- Location: Lancaster, California, U.S
- Date: June 21, 2018; 8 years ago
- Attack type: Child murder by beating, torture murder, child abuse, child neglect
- Perpetrators: Heather Barron Kareem Leiva
- Motive: Homophobia
- Verdict: Guilty
- Convictions: First-degree murder with special circumstances of torture
- Sentence: Life imprisonment without the possibility of parole

= Murder of Anthony Avalos =

2018 torture and killing of a ten-year-old American boy

Anthony Avalos (May 4, 2008 - June 21, 2018) was a ten-year-old American boy who was tortured and killed after being beaten and suffering internal bleeding. When his body was discovered, it showed signs of physical abuse and malnutrition. His mother, Heather Barron, and her boyfriend, Kareem Leiva, were charged with first-degree murder with special circumstances of torture.

According to Sheriff Jim McDonnell, the arrest of Leiva was made after he made suspicious comments during an initial police interview.

In 2023, both perpetrators were found guilty and sentenced to life in prison without the possibility of parole.

==Background==
Brandon Nichols, deputy director of the Los Angeles County Department of Children and Family Services, told the Los Angeles Times that Anthony had "said he liked boys" just weeks before his death.

In the aftermath of Avalos' death, several of his relatives revealed that Barron and Leiva had demonstrated repeated evidence of homophobia. They recounted Barron calling Avalos a gay slur and Leiva stating that he was uncomfortable being around homosexuals.

==Abuse==
During his autopsy, Avalos's body showed clear signs of sustained abuse. He had bruises and burns all over his body, and he was extremely malnourished. According to court testimony, Avalos's aunt, Crystal Diuguid, divulged to her therapist that Avalos's mother was beating, starving, and locking him for hours in a room without any access to the bathroom. He was six years old at the time. The therapist called a child abuse hotline to report the abuse.

Caseworkers responded to 13 complaints of abuse regarding Avalos between February 2013 and April 2016, including sexual abuse when he was four years old.

In a statement, Los Angeles County Deputy District Attorney Jon Hatami said: "There were injuries to Anthony's side and his hip area, both his left hip and his right hip, and his arms, and even injuries to his feet." In another statement, he said, "At one point Anthony could not walk, was unconscious lying on his bedroom floor for hours, was not provided medical attention, and could not eat on his own."

Over the last few days of his life, Avalos was tortured repeatedly. He was whipped all over his body, was held upside-down and dropped on his head, sprayed with hot sauce in his eyes, nose, and mouth, and forced to kneel on rice for several hours.

A 911 call was made one day before Avalos was murdered.

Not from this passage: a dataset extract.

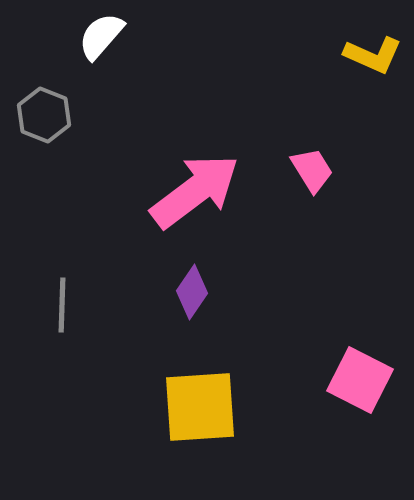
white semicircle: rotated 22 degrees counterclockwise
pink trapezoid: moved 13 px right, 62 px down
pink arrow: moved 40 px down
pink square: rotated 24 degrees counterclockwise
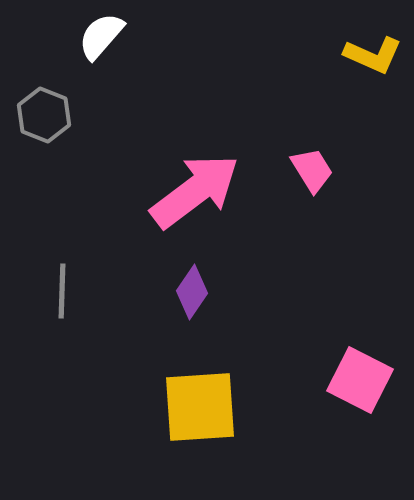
gray line: moved 14 px up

==Department of Child and Family Services==
For more than four years, from 2013 to 2017, Anthony had been under the supervision of the Los Angeles DCFS. In that period of time, at least 13 known calls (by teachers, counselors, relatives, and police) were made to the child abuse hotline regarding Anthony's welfare. DCFS followed up eight times.

According to a review by CBS News of released documents from DCFS, records from Maximus Inc., court records, and interviews from family and relatives, child protective workers missed numerous warnings of life-threatening abuse and repeatedly failed to intervene.

==Charges==
On August 28, 2019, the Los Angeles County District Attorney's Office announced it was seeking the death penalty against both Barron and Leiva. Both pled not guilty to intentional first-degree murder with the special circumstance of infliction of torture on the victim. In addition to the murder with special circumstances charge, Barron was charged with an additional abuse charge of one of her other sons. The Los Angeles County District Attorney's Office under District Attorney George Gascón subsequently dropped the death penalty option for both Barron and Leiva. On March 7, 2023, Barron and Leiva were found guilty. On April 25, 2023, they were sentenced to life in prison without parole.